`The chorus has no preconceived notions of how the piece should sound.' John Buehler.
"Prayer" promises to strike audiences in different ways.
For one thing, it's new. For another, it sets a poem open to a number of different interpretations.
But several people in the Lawrence Civic Choir seem to love it.
"One person said she wanted it sung at her funeral," said John Buehler, a Baker University professor and the choir's director.
"Prayer" will be a part of the choir's semi-annual concert at 8 p.m. Saturday at First United Methodist Church, 10th and Vermont. The concert will also feature Schubert's Mass in G, poem settings by Randall Thompson and three Hungarian folk songs.
The 95-member choir commissioned "Prayer" in honor of its 15th anniversary this year. For the commission, the choir received financial help from Hallmark Inc.
The music was written by Gerald Kemner, a composer and teacher at the University of Missouri-Kansas City, and is based on a poem by Lawrence poet Philip Wedge.
"I SALUTE them for the work they do and their willingness to sing something new,'' Kemner said in a recent interview. "My piece is in good hands."
The commissioned work sprang from several committee decisions and the tastes of the composer, said choir member Janet Mody. The committee chose Kemner from several composers and then chose two poems he could work on. Kemner chose to work on "Prayer," obstensibly about a young person writing home about experiences in a new place.
"I played on the feeling of writing home from another culture or territory," Kemner said. "I took the passage to be a North American Indian. I talked to the author about my interpretation, and he said it was all right. Obviously that wasn't what he had in mind; he was talking about writing home to the prairie from Exeter in New England. But he said my interpretation was another way of looking at it."
KEMNER, WHO sat in on some rehearsals, said the piece would adhere to more tradional modes of choral music."
"It's not an avant-garde piece," he said. "`Prayer' is a tonal work."
For Buehler, who's directed the choir about five years, teaching a brand-new work to a volunteer choir proved to be an enjoyable challenge.
"In general, I think that in one way it's very good," he said. "The chorus has no preconceived notions of how the piece should sound.
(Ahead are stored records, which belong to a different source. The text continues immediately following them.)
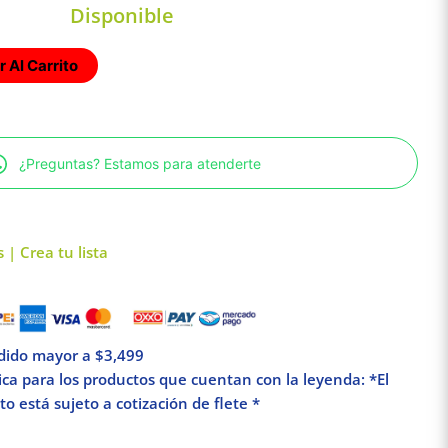
Disponible
 Al Carrito
¿Preguntas? Estamos para atenderte
 | Crea tu lista
edido mayor a $3,499
lica para los productos que cuentan con la leyenda: *El
o está sujeto a cotización de flete *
On the other hand, the members of the chorus are operating at different levels of understanding about the piece."
The new work has helped to motivate the choir members as well, said Carolyn Jordan, the group's president.
"IT IS a challenge, but we've been very enthusiastic about it," she said. "Wherever it's sung again it will have our imprint on it, and we're very pleased about that."
The choir began in 1975 as a recreational and performing outlet for people in Lawrence who wanted to sing.
"There were a lot of people who thought it would be nice to have a vocal group that could perform good choral music," Jordan said.
Membership in the choir rises and falls from season to season, as does attendance from performance to performance, something director Buehler has come to accept.
``I look at it as a fun opportunity to direct a large group, something I don't usually do," he said.